Link is currently enjoying a small surge in its cult following. Last month there was a Cinefamily event in Los Angeles hosted by comedian Doug Benson, and a positive review by the one and only Vern (one of the better webcritics you could follow) around the same time. The buck seems to have stopped there; there’s no re-release or remake in the works as far as I can tell. That might be for the best, really. Link is a fun movie to watch, but not on its own terms. You know how you look back at old haircuts from the 1980s and wonder how anybody could have worn them seriously? That’s how I look at Link, and the idea that it was ever sold as a horror film.
Link opens on a rooftop, where something inhuman and murderous, something we don’t see, is hiding out in the shadows, pigeon bones strewn around nearby. Right after that mood-setting opening title sequence, we move right into the main premise, which is this: The genuinely wonderful Elisabeth Shue plays an American college student living abroad in England (where the movie was made), who is hired by an eccentric professor (Superman 2’s Terence Stamp, who is also genuinely wonderful) to help his lab for the summer. The lab is located a small summer home, which is situated on a cliff high above the coast, with a seaside view, and it’s there that the professor studies the behavioral patterns of a group of super-smart chimpanzees. The smartest of the bunch is a fellow named Link, who wears butler clothes and roams about the house freely.
While you allow that to sink in, let me hit you with the fact that the chimps are in fact played by orangutans whose naturally orange fur has been dyed black (or at least a sickly shade of brown.) That’s right, in the same calendar year as the wildly inappropriate Soul Man, the movies foisted a similar questionable cosmetic decision upon innocent ape actors. Even if he made the wrong one, at least C. Thomas Howell had a choice. Is it more wrong for me to notice, or for an entire film crew to assume that no one would?
Meanwhile, back in the movie, Professor Stamp abruptly disappears halfway through the story. An increasingly suspicious Elisabeth Shue tries to find out where he went, while trying to run his lab in his absence. Link and the others may or may not be able to help or hinder.
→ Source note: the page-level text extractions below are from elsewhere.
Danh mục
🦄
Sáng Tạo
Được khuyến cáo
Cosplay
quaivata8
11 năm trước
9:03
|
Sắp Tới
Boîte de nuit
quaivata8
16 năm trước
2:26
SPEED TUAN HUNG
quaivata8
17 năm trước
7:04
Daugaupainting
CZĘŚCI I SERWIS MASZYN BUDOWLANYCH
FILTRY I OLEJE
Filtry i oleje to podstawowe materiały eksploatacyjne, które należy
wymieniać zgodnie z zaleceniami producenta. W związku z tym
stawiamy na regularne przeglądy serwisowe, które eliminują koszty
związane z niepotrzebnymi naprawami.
That’s it. That’s the story. In as many words, I’m telling you that Link is a movie where, for a significant amount of its running time, the only living beings onscreen are Elisabeth Shue and a small group of super-smart chimpanzees (orangutans). If you’re even remotely like me, there can’t be any more encouraging cinematic prospect. And I can’t pretend to get all sophisticated about it – generally, that’s enough. Whatever else Piranha 3D proved, it proved that Elisabeth Shue is still incredibly cute (and should be a much bigger star), but Link has her at 23. It’s pretty good stuff. And then there are the chimpanzees (orangutans).
Link isn’t a lost great movie, not by a long shot. It was directed by Richard Franklin, who apparently was a protégée of Alfred Hitchcock. He’s the guy who directed Psycho 2. (Yeah, it’s not just you, I forgot they made sequels to that movie too.) Link has a bizarre, unnatural rhythm that seems to be primarily due to some ill-considered pacing, but it could also have a lot to do with the fact that it’s a would-be suspenseful movie that relies heavily on animal actors. That means that a human character will speak a line of dialogue, and then have to wait for the trained orang’s reaction. That all happens in real time on film.
Link also has a weirdly jaunty score for a movie that intends to make chimps in dinner jackets appear ominous. I was surprised to see that the legendary Jerry Goldsmith supplied the music – you’d think that the guy who scored Alien, The Omen, Poltergeist, and even Gremlins could have come up with some spookier tunage, but then again it must have been a tough assignment from the outset.
I realize that I may not be selling this movie as a fun late-night choice. There are other things you need to know. There’s a scene where a perverted chimp (orangutan) stares at Elisabeth Shue as she prepares to take a bath. There’s a climactic exploding cigar scene. I’m pretty sure that there are a couple scenes where little people in ape costumes double for the ape actors. These are all moments that make me glad that I witnessed this movie.
A year later, Hollywood provided an answer to Link with Project X, where the chimps were heroes. According to Wikipedia, however, Project X was besieged by claims of animal cruelty. Link wasn’t, as far as I can tell. So it’s got that going for it, which is nice.